Сейчас он напоминал мне Резу, который не соглашался ни на какую работу ниже должности председателя фирмы.
– Есть столько вещей, которых ты не хочешь делать, а я должна! – произнесла я с нарастающим гневом. Ты – лентяй. Ты пользуешься ситуацией. Конечно, ты не сможешь найти работу, сидя дома. Тебе нужно выйти и осмотреться вокруг. Сама работа не упадет с неба. А сейчас убирайся и не возвращайся, пока не найдешь работу! Или ты найдешь работу, или… – слова эти вылетели прежде, чем я поняла, что говорю, – или я разведусь с тобой.
У него не было сомнения в серьезности этого ультиматума.
Муди поступил так, как я того требовала.
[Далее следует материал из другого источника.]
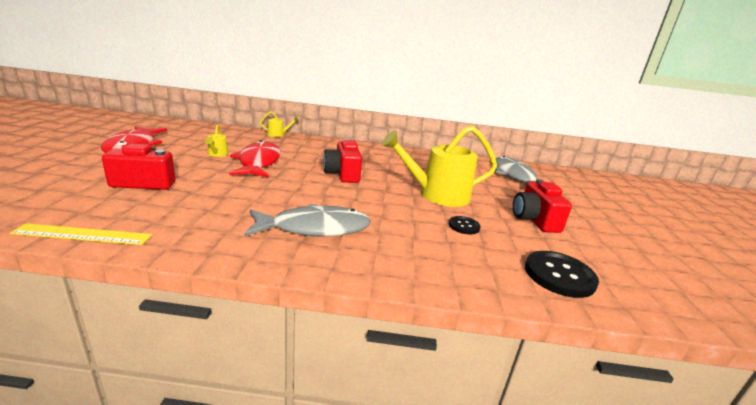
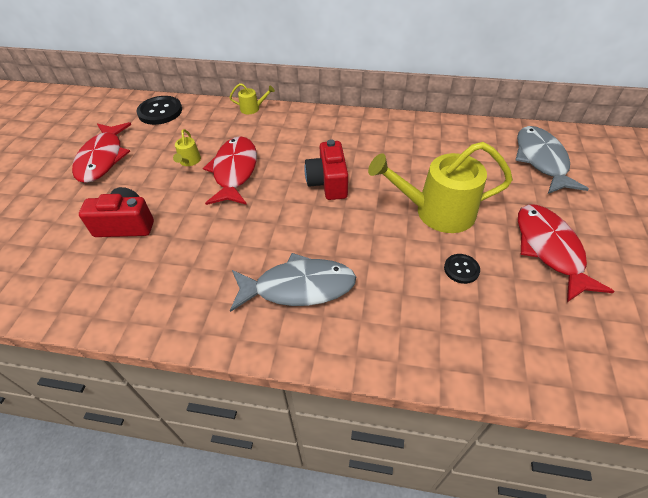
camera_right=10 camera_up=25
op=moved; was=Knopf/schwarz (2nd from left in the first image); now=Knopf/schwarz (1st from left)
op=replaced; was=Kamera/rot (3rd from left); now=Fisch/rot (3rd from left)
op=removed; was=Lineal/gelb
И уже назавтра он позвонил из Детройта и сообщил, что нашел работу в клинике. Он должен был приступить к ней в ближайший понедельник после Пасхи.
«Почему, – думала я, – нужно было ждать так долго? Почему раньше я не настояла на своем?»
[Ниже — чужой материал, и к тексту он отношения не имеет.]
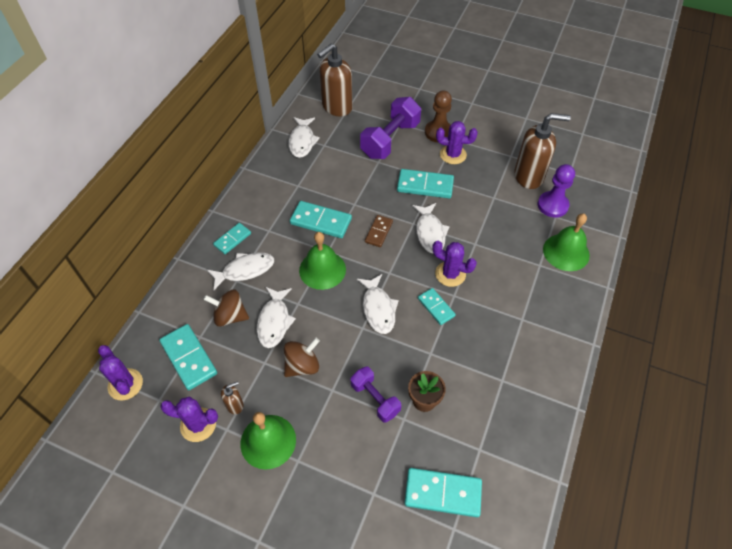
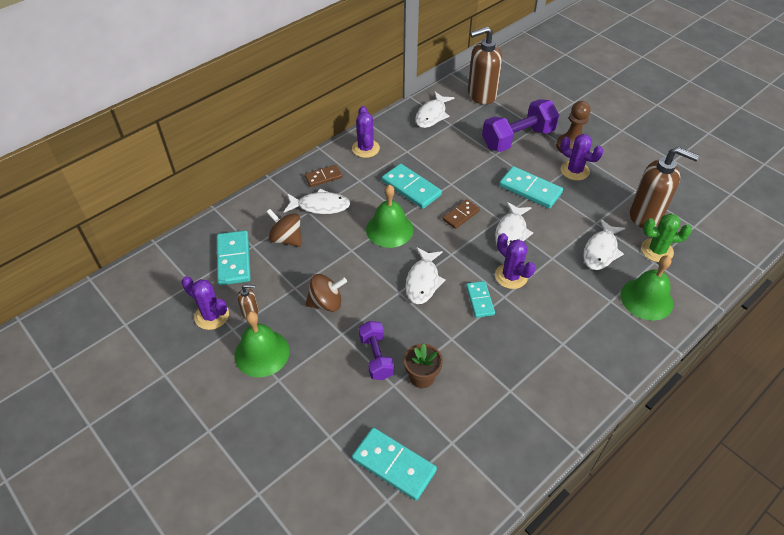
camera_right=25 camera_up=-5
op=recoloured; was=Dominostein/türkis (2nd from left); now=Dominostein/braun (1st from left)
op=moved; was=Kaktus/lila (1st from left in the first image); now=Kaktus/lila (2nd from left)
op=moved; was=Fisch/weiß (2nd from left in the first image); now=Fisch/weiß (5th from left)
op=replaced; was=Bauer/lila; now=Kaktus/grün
Конец недели перед Пасхой 1983 года был наполнен лихорадочной суетой. Мы должны были покинуть дом в Страстную пятницу, а Муди начинал работу в Детройте в понедельник. До среды мы не смогли найти квартиру. Это было напряженное время, но я чувствовала удовлетворение: по крайней мере, что-то делалось.
Один из клиентов канцелярии, где я работала, узнав о наших проблемах, предложил временное решение. Он сдал нам в аренду дом по принципу ежемесячного договора. Мы подписали необходимый документ по найму в полдень в Страстную пятницу и сразу же начали перевозить вещи.
В выходные дни Муди проявил энергию, помогая мне обставить дом. В воскресенье он, поцеловав меня на прощание, отправился в пятичасовое путешествие до Детройта. Этот поцелуй, впервые за несколько месяцев, пробудил во мне тень желания, что меня очень озадачило. Муди не слишком стремился к малопривлекательной тяжелой работе в клинике, однако я чувствовала, что ему уже лучше. Легкость, с которой он получил работу, несколько успокоила его уязвленное самолюбие. Зарплата была очень хорошей. Конечно, ее нельзя было сравнивать с прежними доходами, но все же она составляла почти девяносто тысяч долларов в год.
Вскоре мы оказались в ситуации, подобной той, какая была в начале нашего знакомства. На протяжении недели каждый из нас выполнял свои профессиональные обязанности, а в выходные мы встречались в Альпене или в Детройте.
Муди постепенно воспрянул духом.
– У нас все хорошо! – признался он во время одного из визитов.
Он всегда несказанно радовался при встречах с нами. Махтаб сразу же бросалась ему на шею, счастливая, что папа снова такой, как прежде.
Так прошли весна, лето и осень. Муди не очень любил Детройт, однако утверждал, что в большом городе встречает меньше фанатизма, и надеялся, что именно там его ждет будущее.
Что же касается меня, то я снова почувствовала себя свободной. На протяжении недели я была хозяйкой своей судьбы, а в конце недели – вновь влюбленной. Возможно, именно такой образ жизни нам был необходим для сохранения брака.
По крайней мере, на данном этапе я была довольна.
В марте 1984 года позвонили из Тегерана. Мужчина на ломаном английском языке с сильным акцентом представился Мохаммедом Али Ходжи, племянником Муди. Если знать их обычай заключать браки с родственниками, то этому можно было поверить. Мне казалось, что существуют сотни иранцев, которых Муди считал своими племянниками.